Text excerpt –
[START]
Learn how to grill a Tomahawk Steak with this grilling guide. Whether you're an experienced griller or a beginner, this guide will show you the tips and tricks for cooking the perfect tomahawk steak on the grill. This thick cut of beef can be intimidating, but with the help of this guide, you'll be a grilling pro in no time.



This cut of steak gets its name from its impressive shape, resembling an axe head, and is known for its rich flavor and juiciness. This cut of meat looks as impressive as it tastes, and with the proper technique, you can easily create a juicy, succulent steak that will make your mouth water. We bought our steak at Costco, but it's readily found at butchers and in grocery stores.
Why You'll Love This Recipe
- Impressive Presentation - the tomahawk steak's long bone adds a dramatic and visually appealing element to your plate, making it a show-stopping centerpiece for any meal.
- Restaurant-Quality Steak at Home - by following this recipe, you can enjoy a restaurant-quality tomahawk steak in the comfort of your own home, without the need for professional culinary skills.
- Customizable Seasonings - you have the freedom to season the tomahawk steak with your favorite spices and dry rubs, allowing you to tailor the flavors to your personal preference.
- Tender and Juicy - properly grilling and baking the tomahawk steak ensures that it retains its juiciness and tenderness, guaranteeing an amazing dining experience.
Key Ingredients
- Tomahawk Steak - as pictured in recipe, we used 2 thick, 45oz Tomahawk Steaks (1.2kg steak)
- Seasoning - used classic salt and pepper, but you can use SPG or your favorite steak seasoning
- Butter Fusion - butter, garlic and fresh Rosemary sprigs
How to Grill a Tomahawk Steak
If you want to make the perfect, juiciest Tomahawk Steak, the I recommend the grill then bake method vs the reverse sear method. Searing ensures a nice crust on your steak, sealing the juices and flavors. Oven baking provides an even temperature enviroment, ensuring the perfectly cooked Tomahawk Steak.
[END]
Work instructions –
A. Decide whether each statement below agrees with the tomahawk steak guide above. Answer yes or no for each, and quote the words from the guide that settle it.
(i) The steak used in the guide was bought at Costco.
(ii) The guide recommends the reverse sear method over the grill then bake method.
(iii) Each steak used in the guide weighed 45oz.
B. Extend the tomahawk steak guide above with new text that follows on from its final sentence.

Stored data –
[START]
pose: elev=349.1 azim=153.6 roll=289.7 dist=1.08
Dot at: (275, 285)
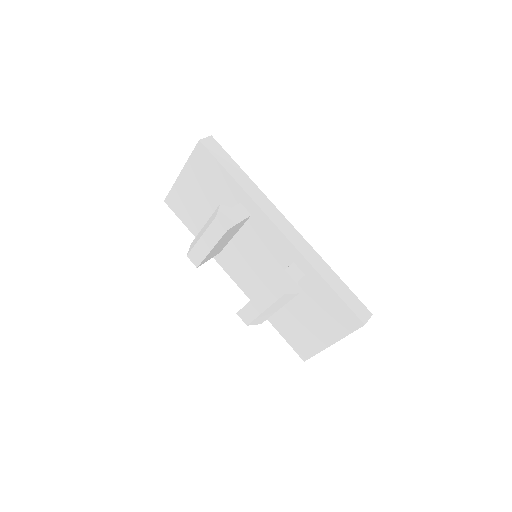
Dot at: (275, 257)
[END]
Outputs –
A.
(i) Yes: "We bought our steak at Costco"
(ii) No: "I recommend the grill then bake method vs the reverse sear method"
(iii) Yes: "we used 2 thick, 45oz Tomahawk Steaks"

B.
- Season - pat dry with paper towels and generously sprinkle salt and pepper all over the steak
- Bring to Room Temperature - leave out on counter for 30-45 minutes until steak is at room temperature
- Preheat Oven - Preheat your oven to 350°F (180°C)
- Preheat Bbq - heat bbq to around 450°F (230°C). Make sure the grill grates are clean and well-oiled to prevent sticking
- Sear - place tomahawk steak on the preheated grill grates and sear it for 3-4 minutes on each side, including the fat cap
- Prepare - Remove steak and place onto an oven safe cooling rack, over a baking sheet to catch juices. Insert temperature probes in the thickest part of the Tomahawk
- Bake - place in pre-heated oven and continue cooking until the desired internal temperature is reached, following the bbq temperature guide
- Butter - heat butter, garlic and fresh rosemary over medium heat until melted and infused
- Rest - remove steak from cooling rack. Pour butter infusion over the steak and cover with foil. Rest for 10-15 minutes
- Serve - slice the steak against the grain into thick, visually appealing portions for serving. Serve with your favorite vegetables
Indirect Grilling Method
You might prefer to grill your steak only using a bbq. You can use gas or charcoal bbq, although I love the smell of grilled meat over charcoals!
- Sear - place tomahawk steak on the preheated grill grates and sear it for 3-4 minutes on each side, including the fat cap
- Move Aside - move the seared tomahawk steak to the cooler side of the grill (indirect heat zone) or lower the heat to medium-low if using a gas grill.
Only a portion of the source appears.